Dans la Loi sur les coopératives, le quorum par défaut pour l’assemblée des membres est le nombre de personnes présentes6. Rappelons que s’abstenir équivaut à un refus de voter et donc à un refus de participer. Ainsi, si un seul membre participe au vote de façon positive et que le reste des membres s’abstiennent de voter, la décision sera considérée être prise à l’unanimité, car ce seul membre en constituera le quorum requis. Telle situation peut s’avérer très embarrassante lorsque certains membres, bien qu’étant en désaccord avec la décision soumise au vote, s’abstiennent de voter et constatent par la suite l’adoption de cette décision. Pour éviter des problèmes qui pourraient survenir dans ce cas, nous suggérons aux entreprises collectives d’inviter leurs membres à exprimer leur volonté de façon positive ou négative à l’occasion d’un vote lors d’une assemblée générale, tout en leur mentionnant l’impact d’une abstention sur le processus démocratique.  

À retenir :

  • L’abstention de voter équivaut à un refus de voter.
  • Les abstentions ne sont pas comptabilisées lors d’un vote.
  • Un membre qui n’est pas en accord avec la décision soumise au vote devrait voter négativement au lieu de s’abstenir.

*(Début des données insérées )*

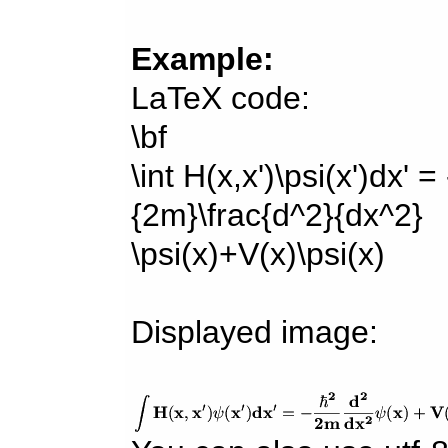
Example:
LaTeX code:
\bf
\int H(x,x')\psi(x')dx' =
{2m}\frac{d^2}{dx^2}
\psi(x)+V(x)\psi(x)
Displayed image: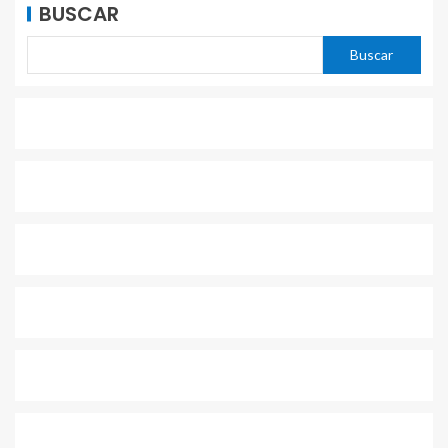
BUSCAR
Buscar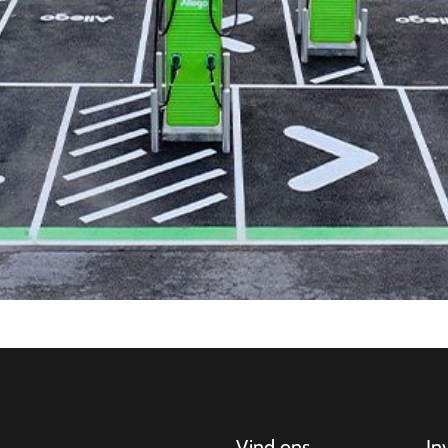
Vind ons
In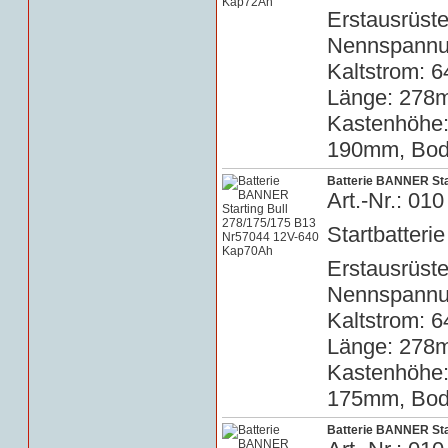
Erstausrüste
Nennspannun
Kaltstrom: 6
Länge: 278m
Kastenhöhe
190mm, Bode
Batterie BANNER Sta
Art.-Nr.: 0
Startbatterie
Erstausrüste
Nennspannun
Kaltstrom: 6
Länge: 278m
Kastenhöhe
175mm, Bode
Batterie BANNER Sta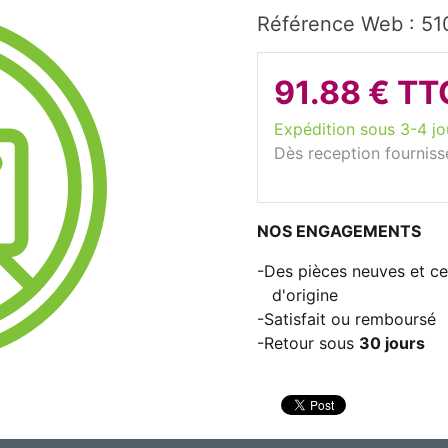
Référence Web : 51
91.88 € TT
Expédition sous 3-4 jo
Dès reception fourniss
NOS ENGAGEMENTS
Des pièces neuves et cer
d'origine
Satisfait ou remboursé
Retour sous
30 jours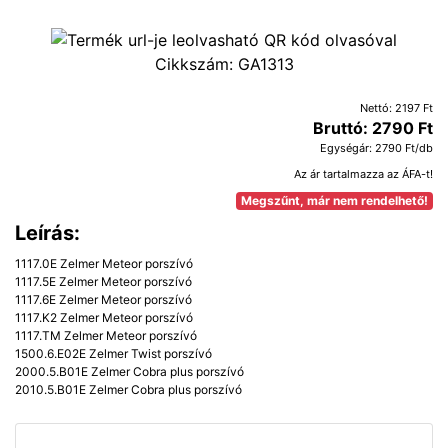
Cikkszám:
GA1313
Nettó: 2197 Ft
Bruttó: 2790 Ft
Egységár: 2790 Ft/db
Az ár tartalmazza az ÁFA-t!
Megszűnt, már nem rendelhető!
Leírás:
1117.0E Zelmer Meteor porszívó
1117.5E Zelmer Meteor porszívó
1117.6E Zelmer Meteor porszívó
1117.K2 Zelmer Meteor porszívó
1117.TM Zelmer Meteor porszívó
1500.6.E02E Zelmer Twist porszívó
2000.5.B01E Zelmer Cobra plus porszívó
2010.5.B01E Zelmer Cobra plus porszívó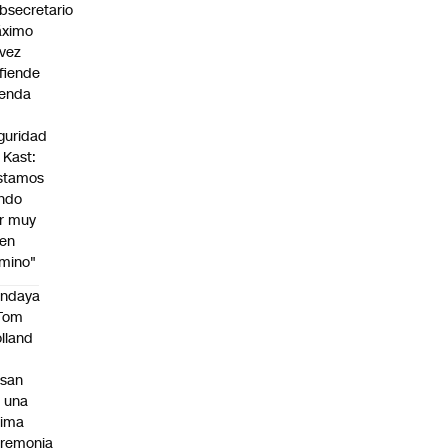
bsecretario
ximo
vez
fiende
enda
guridad
 Kast:
stamos
ndo
r muy
en
mino"
endaya
 Tom
lland
asan
 una
tima
remonia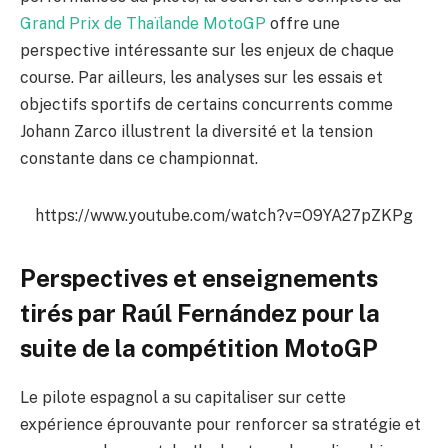
Grand Prix de Thaïlande MotoGP
offre une
perspective intéressante sur les enjeux de chaque
course. Par ailleurs, les analyses sur les essais et
objectifs sportifs de certains concurrents comme
Johann Zarco illustrent la diversité et la tension
constante dans ce championnat.
https://www.youtube.com/watch?v=O9YA27pZKPg
Perspectives et enseignements
tirés par Raúl Fernández pour la
suite de la compétition MotoGP
Le pilote espagnol a su capitaliser sur cette
expérience éprouvante pour renforcer sa stratégie et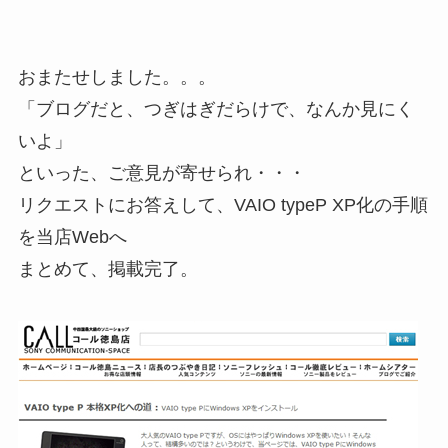
おまたせしました。。。
「ブログだと、つぎはぎだらけで、なんか見にく
いよ」
といった、ご意見が寄せられ・・・
リクエストにお答えして、VAIO typeP XP化の手順
を当店Webへ
まとめて、掲載完了。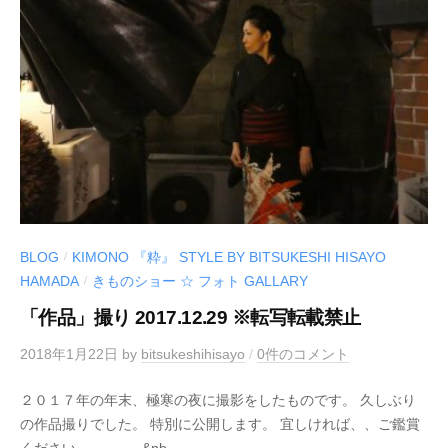
BLOG
KIMONO 『粋』 STYLE BY BITSUKESHI HISAYO
/
HAMADA
きものショー ☆ フォト GALLARY
/
「作品」撮り 2017.12.29 ※転写転載禁止
2018年1月22日
by
bitsukeshihisayo
/
0件のコメント
２０１７年の年末、極寒の夜に撮影をしたものです。 久しぶり
の作品撮りでした。 特別に公開します。 宜しければ、、ご鑑賞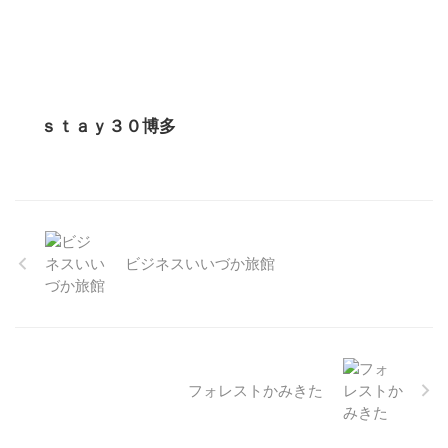
ｓｔａｙ３０博多
ビジネスいいづか旅館
フォレストかみきた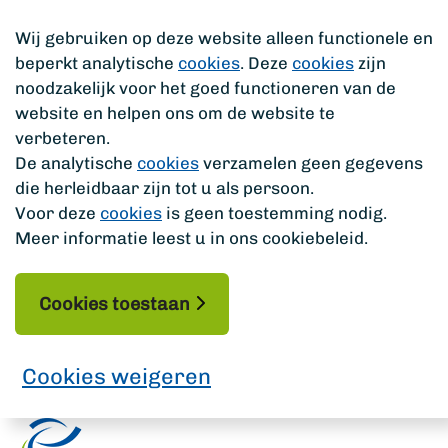
Wij gebruiken op deze website alleen functionele en
beperkt analytische
cookies
. Deze
cookies
zijn
noodzakelijk voor het goed functioneren van de
website en helpen ons om de website te
verbeteren.
De analytische
cookies
verzamelen geen gegevens
die herleidbaar zijn tot u als persoon.
Voor deze
cookies
is geen toestemming nodig.
Meer informatie leest u in ons cookiebeleid.
Cookies toestaan
Cookies weigeren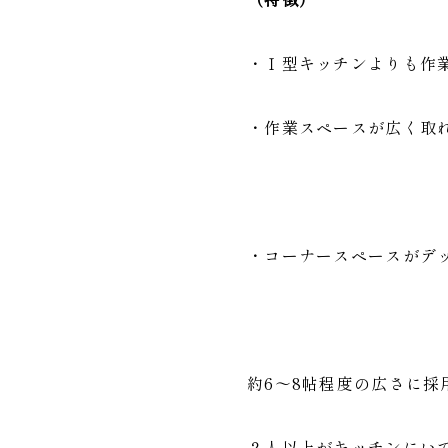
・Ｉ型キッチンよりも作
・作業スペースが広く取
・コーナースペースがデ
約6～8帖程度の広さに採
２人以上がキッチンにい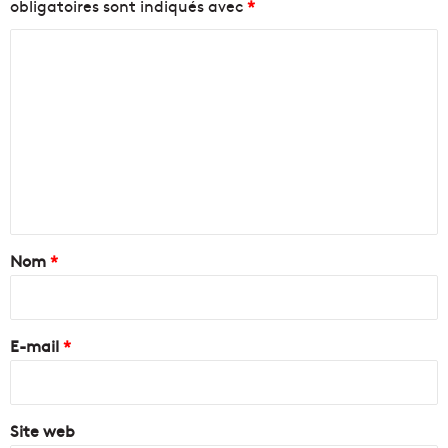
obligatoires sont indiqués avec
*
C
o
m
m
e
n
t
a
Nom
*
i
r
e
E-mail
*
*
Site web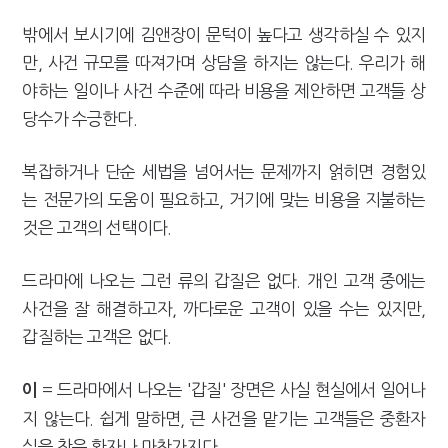
밖에서 보시기에 김앤장이 문턱이 높다고 생각하실 수 있지
만, 사건 규모를 따져가며 상담을 하지는 않는다. 우리가 해
야하는 일이나 사건 수준에 따라 비용을 제안하면 고객들 상
당수가 수긍한다.
복잡하거나 단순 세법을 넘어서는 문제까지 얽히면 경험있
는 전문가의 도움이 필요하고, 거기에 맞는 비용을 지불하는
것은 고객의 선택이다.
드라마에 나오는 그런 류의 갑질은 없다. 개인 고객 중에는
사건을 잘 해결하고자, 까다로운 고객이 있을 수는 있지만,
갑질하는 고객은 없다.
= 드라마에서 나오는 '갑질' 장면은 사실 현실에서 일어나
이
지 않는다. 쉽게 말하면, 큰 사건을 맡기는 고객들은 중환자
실을 찾은 환자나 마찬가지다.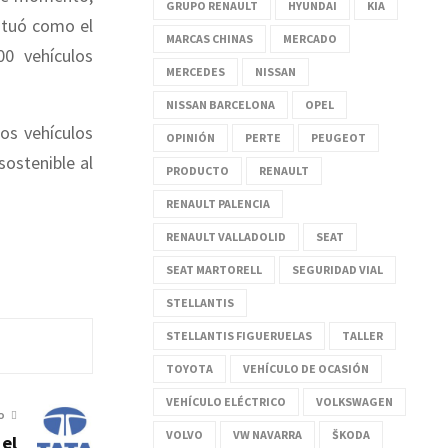
GRUPO RENAULT
HYUNDAI
KIA
situó como el
MARCAS CHINAS
MERCADO
00 vehículos
MERCEDES
NISSAN
NISSAN BARCELONA
OPEL
os vehículos
OPINIÓN
PERTE
PEUGEOT
sostenible al
PRODUCTO
RENAULT
RENAULT PALENCIA
RENAULT VALLADOLID
SEAT
SEAT MARTORELL
SEGURIDAD VIAL
STELLANTIS
STELLANTIS FIGUERUELAS
TALLER
TOYOTA
VEHÍCULO DE OCASIÓN
VEHÍCULO ELÉCTRICO
VOLKSWAGEN
O
VOLVO
VW NAVARRA
ŠKODA
 el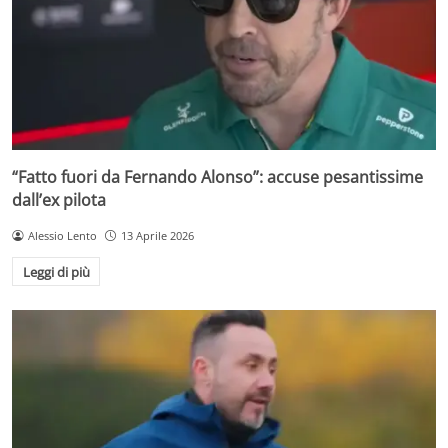
“Fatto fuori da Fernando Alonso”: accuse pesantissime
dall’ex pilota
Alessio Lento
13 Aprile 2026
Leggi di più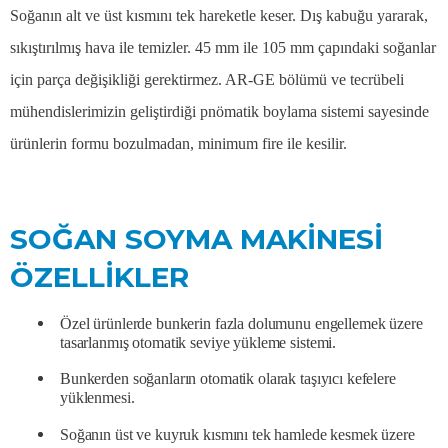
Soğanın alt ve üst kısmını tek hareketle keser. Dış kabuğu yararak,
sıkıştırılmış hava ile temizler. 45 mm ile 105 mm çapındaki soğanlar
için parça değişikliği gerektirmez. AR-GE bölümü ve tecrübeli
mühendislerimizin geliştirdiği pnömatik boylama sistemi sayesinde
ürünlerin formu bozulmadan, minimum fire ile kesilir.
SOĞAN SOYMA MAKİNESİ​
ÖZELLİKLER
Özel ürünlerde bunkerin fazla dolumunu engellemek üzere
tasarlanmış otomatik seviye yükleme sistemi.
Bunkerden soğanların otomatik olarak taşıyıcı kefelere
yüklenmesi.
Soğanın üst ve kuyruk kısmını tek hamlede kesmek üzere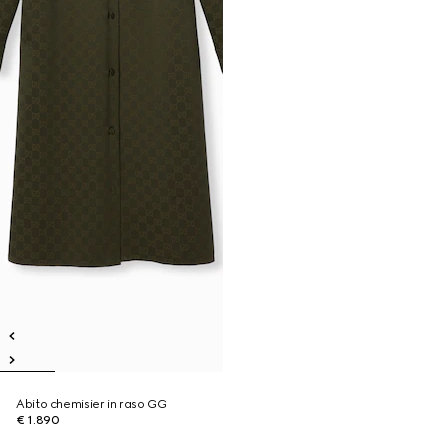
Abito chemisier in raso GG
€ 1.890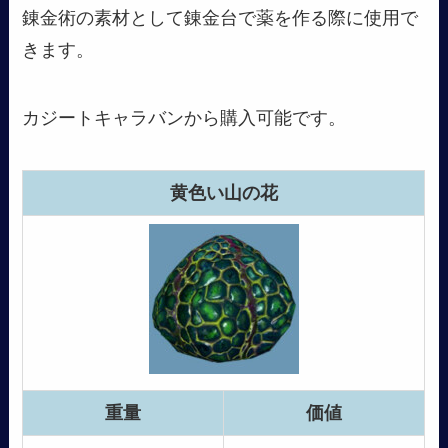
錬金術の素材として錬金台で薬を作る際に使用で
きます。
カジートキャラバンから購入可能です。
黄色い山の花
重量
価値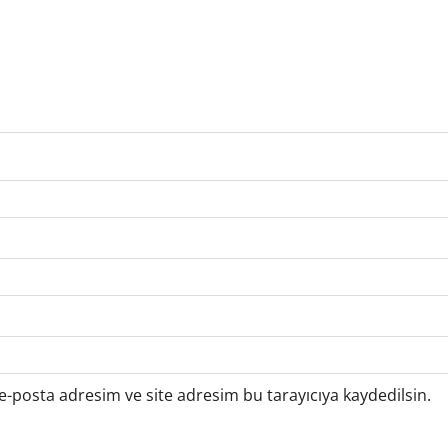
-posta adresim ve site adresim bu tarayıcıya kaydedilsin.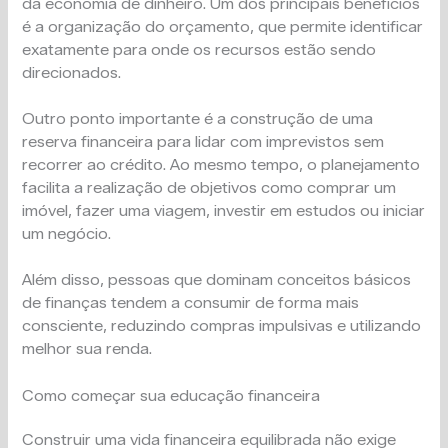
da economia de dinheiro. Um dos principais benefícios
é a organização do orçamento, que permite identificar
exatamente para onde os recursos estão sendo
direcionados.
Outro ponto importante é a construção de uma
reserva financeira para lidar com imprevistos sem
recorrer ao crédito. Ao mesmo tempo, o planejamento
facilita a realização de objetivos como comprar um
imóvel, fazer uma viagem, investir em estudos ou iniciar
um negócio.
Além disso, pessoas que dominam conceitos básicos
de finanças tendem a consumir de forma mais
consciente, reduzindo compras impulsivas e utilizando
melhor sua renda.
Como começar sua educação financeira
Construir uma vida financeira equilibrada não exige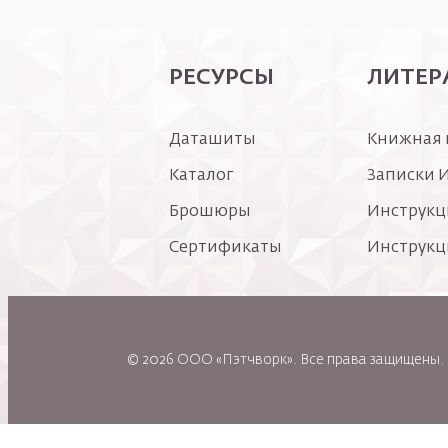
Нижнее меню
РЕСУРСЫ
ЛИТЕР
Даташиты
Книжная 
Каталог
Записки 
Брошюры
Инструкц
Сертификаты
Инструкц
Policy Menu
© 2026 ОOO «Пэтчворк». Все права защищены.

    N’hésitez pas à contacter un expert juridique du Consortium si vous avez des questions en lien avec le contenu de cette chronique.

    1 Article 3 de la Loi sur l’économie sociale, RLRQ c E-1.1.1. À titre informatif, les cinq autres principes de l’économie sociale sont : l’obligation de répondre aux besoins des membres, une autonomie de gestion face à l’État, une viabilité économique recherchée, une interdiction de la distribution de surplus ou une distribution qui ne doit pas enrichir les membres et une pérennité assurée.

    2 En considération de certains facteurs, il peut arriver qu’un membre d’une organisation détienne plusieurs votes. C’est notamment le cas pour les fédérations de coopératives qui peuvent par règlement, moduler le nombre de votes de ses membres. À cet effet, voir l’article 236 de la Loi sur les coopératives, chapitre C-67.2.

    3 Hubert Reid, Simon Reid (avec la collaboration), Dictionnaire de droit québécois et canadien, 6e éd., Wilson & Lafleur, 2023, v° (« abstention »).

    4 Guide de procédure des assemblées délibérantes, 4ième édition révisée, 2001, PUL (Université de Montréal, secrétariat général), règle n°96.

    5 BÉLAND, C., Les assemblées délibérantes dans les coopératives, Montréal, Québec Amérique, 1989, par. 181.

    6 Art. 64 de la Loi sur les coopératives, RLRQ c C-67.2. Il est à noter que l’entreprise collective peut modifier ce quorum dans ses règlements. D’ailleurs, pour les entreprises collectives constituées en vertu de la partie III de la Loi sur les compagnies, chapitre C-38, ce sont les administrateurs qui déterminent par règlement, le quorum des assemblées générales des membres : art. 91 alinéa 2 e).